Затем взял ручку со стола и размашисто расписался под текстом присяги.
Вторым присягать подошёл к столу Сидоров. "Какая это присяга на моём веку, — думал он, — пожалуй, третья, первая была Советскому Союзу, потом Демократической России, а, нет-нет, тогда не присягали, заключали договор с командиром части, вот смех. Теперь вот Российской империи, хотя, страна-то одна", — утешил он себя, и начал читать текст присяги.
Саша Петров пришел в себя, и скептический ум заработал с удвоенной быстротой. Балаган? Не балаган? Что за присяга? Отказаться? Конечно, отказаться! Что за ерунда! А меня спросили? Что за маразм? Откуда они взяли этого ряженого? Совсем с ума посходили! А отец будет принимать? Будет, наверное. Что делать? Встать и уйти? Или устроить скандал? А что Андрюха думает? Блин, читает эту фитюльку, что сунули в руки, про себя, и даже шевелит губами от усердия. Они все сошли с ума? Может, это я тронулся, а они все нормальные? Бред какой. Чёрт, даже виски заломило…
Саша пытался вырваться из логического тупика и понимал, что первый раз в жизни не знает, как поступить. С одной стороны, если это, правда, и это настоящий царь, то да, может и стоит принести ему присягу. Государственная служба это предполагает. Может, то, что рассказывал отец, и правда. А с другой. Если это ряженый, и через секунду предки начнут хохотать и подтрунивать, как ловко они развели молодых лохов? Зачем? Непонятно. О, и отец пошел читать этот бредокс. Ну, хоть кто-нибудь бы хихикнул, ну, хоть кто-нибудь… Уж тогда бы я… Что я? Тогда я бы разнёс бы их всех своим сарказмом, я бы им показал, как насмехаться… Все серьёзные, как… Как где? Как на принятии присяги? Что же делать? Минуточку, этого же не может быть, потому, что не может быть никогда. Вечного двигателя не существует. Машины времени не существует. Это аксиомы, оспаривать которые не просто неприлично, это небезопасно. Сочтут умалишённым. Что же тут творится? Старичкам надоели компьютерные игры, и они решили сыграть в ролевую игру? Ладно, допустим. Подыграть им, что ли? Что мне стоит? Ничего не стоит. Сделать им приятное? Можно. Хотели бы посмеяться, нас бы с Андрюхой вперёд запустили присягать. А может всё правда? В принципе, никогда не поздно заорать: "А царь-то, не настоящий!" Что они на меня все смотрят? Отец вернулся на своё место. А, мне, что ли, идти уже? Ну, ладно, толкиенисты предпенсионного возраста, на "слабо" меня не возьмёте! И Саша с независимым видом вышел на середину комнаты.

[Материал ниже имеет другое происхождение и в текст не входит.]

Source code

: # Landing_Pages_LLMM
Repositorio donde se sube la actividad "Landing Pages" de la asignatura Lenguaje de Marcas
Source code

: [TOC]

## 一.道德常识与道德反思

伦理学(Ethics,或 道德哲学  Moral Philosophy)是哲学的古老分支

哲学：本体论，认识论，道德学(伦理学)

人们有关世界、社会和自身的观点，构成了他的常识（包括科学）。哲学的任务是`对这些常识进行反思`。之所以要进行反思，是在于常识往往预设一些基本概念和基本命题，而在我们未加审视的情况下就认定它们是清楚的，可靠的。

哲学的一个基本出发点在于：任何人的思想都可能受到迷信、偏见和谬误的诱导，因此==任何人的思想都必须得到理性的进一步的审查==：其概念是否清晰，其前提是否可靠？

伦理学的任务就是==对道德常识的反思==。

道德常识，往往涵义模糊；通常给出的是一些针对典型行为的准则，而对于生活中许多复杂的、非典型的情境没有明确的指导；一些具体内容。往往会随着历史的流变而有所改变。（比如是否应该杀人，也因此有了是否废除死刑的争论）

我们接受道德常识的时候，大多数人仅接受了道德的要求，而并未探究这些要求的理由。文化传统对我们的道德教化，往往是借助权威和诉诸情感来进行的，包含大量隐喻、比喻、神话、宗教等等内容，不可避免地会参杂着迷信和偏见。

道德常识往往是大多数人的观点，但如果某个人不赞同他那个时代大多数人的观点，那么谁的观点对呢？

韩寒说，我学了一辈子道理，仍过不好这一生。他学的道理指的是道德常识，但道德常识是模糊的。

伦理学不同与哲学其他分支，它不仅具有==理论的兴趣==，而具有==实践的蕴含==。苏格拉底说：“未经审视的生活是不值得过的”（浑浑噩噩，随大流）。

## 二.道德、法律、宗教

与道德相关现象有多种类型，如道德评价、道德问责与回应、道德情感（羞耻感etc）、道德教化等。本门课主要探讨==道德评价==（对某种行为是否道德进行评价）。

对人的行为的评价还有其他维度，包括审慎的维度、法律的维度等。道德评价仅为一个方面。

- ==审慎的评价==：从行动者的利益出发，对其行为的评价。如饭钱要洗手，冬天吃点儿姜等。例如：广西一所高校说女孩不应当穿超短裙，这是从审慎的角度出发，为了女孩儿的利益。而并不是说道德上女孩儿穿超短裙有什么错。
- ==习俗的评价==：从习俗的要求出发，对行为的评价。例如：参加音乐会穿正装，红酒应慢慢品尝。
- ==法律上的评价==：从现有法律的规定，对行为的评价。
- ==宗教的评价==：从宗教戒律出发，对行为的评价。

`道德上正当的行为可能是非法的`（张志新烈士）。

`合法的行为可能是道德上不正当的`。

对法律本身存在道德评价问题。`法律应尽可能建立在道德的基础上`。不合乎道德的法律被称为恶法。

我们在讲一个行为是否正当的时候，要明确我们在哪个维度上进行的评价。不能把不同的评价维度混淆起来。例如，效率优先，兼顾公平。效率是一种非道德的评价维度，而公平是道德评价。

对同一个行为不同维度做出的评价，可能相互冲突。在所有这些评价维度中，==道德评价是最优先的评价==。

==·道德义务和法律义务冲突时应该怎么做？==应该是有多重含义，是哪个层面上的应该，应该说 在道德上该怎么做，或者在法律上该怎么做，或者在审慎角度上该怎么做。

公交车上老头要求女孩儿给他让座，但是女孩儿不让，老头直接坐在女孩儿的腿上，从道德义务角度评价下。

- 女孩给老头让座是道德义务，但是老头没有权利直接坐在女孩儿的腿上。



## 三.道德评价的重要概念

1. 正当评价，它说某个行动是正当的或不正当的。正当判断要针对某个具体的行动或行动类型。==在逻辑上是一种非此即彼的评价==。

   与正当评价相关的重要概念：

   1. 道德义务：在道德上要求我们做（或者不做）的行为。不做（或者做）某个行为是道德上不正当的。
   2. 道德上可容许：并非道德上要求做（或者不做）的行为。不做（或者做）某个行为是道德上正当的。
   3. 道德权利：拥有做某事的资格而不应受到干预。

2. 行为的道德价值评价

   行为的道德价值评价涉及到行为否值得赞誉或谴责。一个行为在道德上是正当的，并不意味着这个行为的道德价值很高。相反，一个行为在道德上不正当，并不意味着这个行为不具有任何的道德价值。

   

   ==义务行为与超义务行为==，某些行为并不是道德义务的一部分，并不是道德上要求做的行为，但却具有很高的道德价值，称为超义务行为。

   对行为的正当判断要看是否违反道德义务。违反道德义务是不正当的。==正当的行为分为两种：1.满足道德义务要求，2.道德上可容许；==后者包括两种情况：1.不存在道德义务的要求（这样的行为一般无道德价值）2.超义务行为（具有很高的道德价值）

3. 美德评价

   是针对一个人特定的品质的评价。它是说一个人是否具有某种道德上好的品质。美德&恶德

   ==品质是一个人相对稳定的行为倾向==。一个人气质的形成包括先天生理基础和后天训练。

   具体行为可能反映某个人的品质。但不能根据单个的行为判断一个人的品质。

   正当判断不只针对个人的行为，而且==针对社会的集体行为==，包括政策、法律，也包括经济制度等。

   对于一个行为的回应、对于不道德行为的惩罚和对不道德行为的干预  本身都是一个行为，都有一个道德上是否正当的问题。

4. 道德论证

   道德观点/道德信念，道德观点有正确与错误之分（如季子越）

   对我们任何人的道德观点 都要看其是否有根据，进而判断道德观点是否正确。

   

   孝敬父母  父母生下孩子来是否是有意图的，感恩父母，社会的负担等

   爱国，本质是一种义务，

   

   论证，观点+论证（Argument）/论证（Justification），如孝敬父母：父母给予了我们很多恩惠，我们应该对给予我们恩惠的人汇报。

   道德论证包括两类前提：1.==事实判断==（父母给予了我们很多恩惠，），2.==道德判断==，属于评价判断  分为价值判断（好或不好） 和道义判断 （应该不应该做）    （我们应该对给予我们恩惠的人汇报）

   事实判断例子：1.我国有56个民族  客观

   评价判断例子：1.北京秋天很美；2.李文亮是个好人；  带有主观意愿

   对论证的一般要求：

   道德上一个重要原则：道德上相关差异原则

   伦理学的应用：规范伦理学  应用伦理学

Обилие незнакомых, труднопроизносимых слов, незнакомые обороты речи, превращали чтение текста в сплошные мучения. Однако на запинания никто не отреагировал, никто не засмеялся, не глянул насмешливо. В отместку за моральные терзания, и назло всем, Саша подписался под присягой не своей витиеватой подписью, которой обычно подписывался, а аккуратно вывел свою фамилию печатными буквами. Докажите теперь, что это я писал!
Андрей прочитал присягу почти скороговоркой. "Как же, потренировался, верноподданный, — ревниво подумал Саша, — а что дальше?"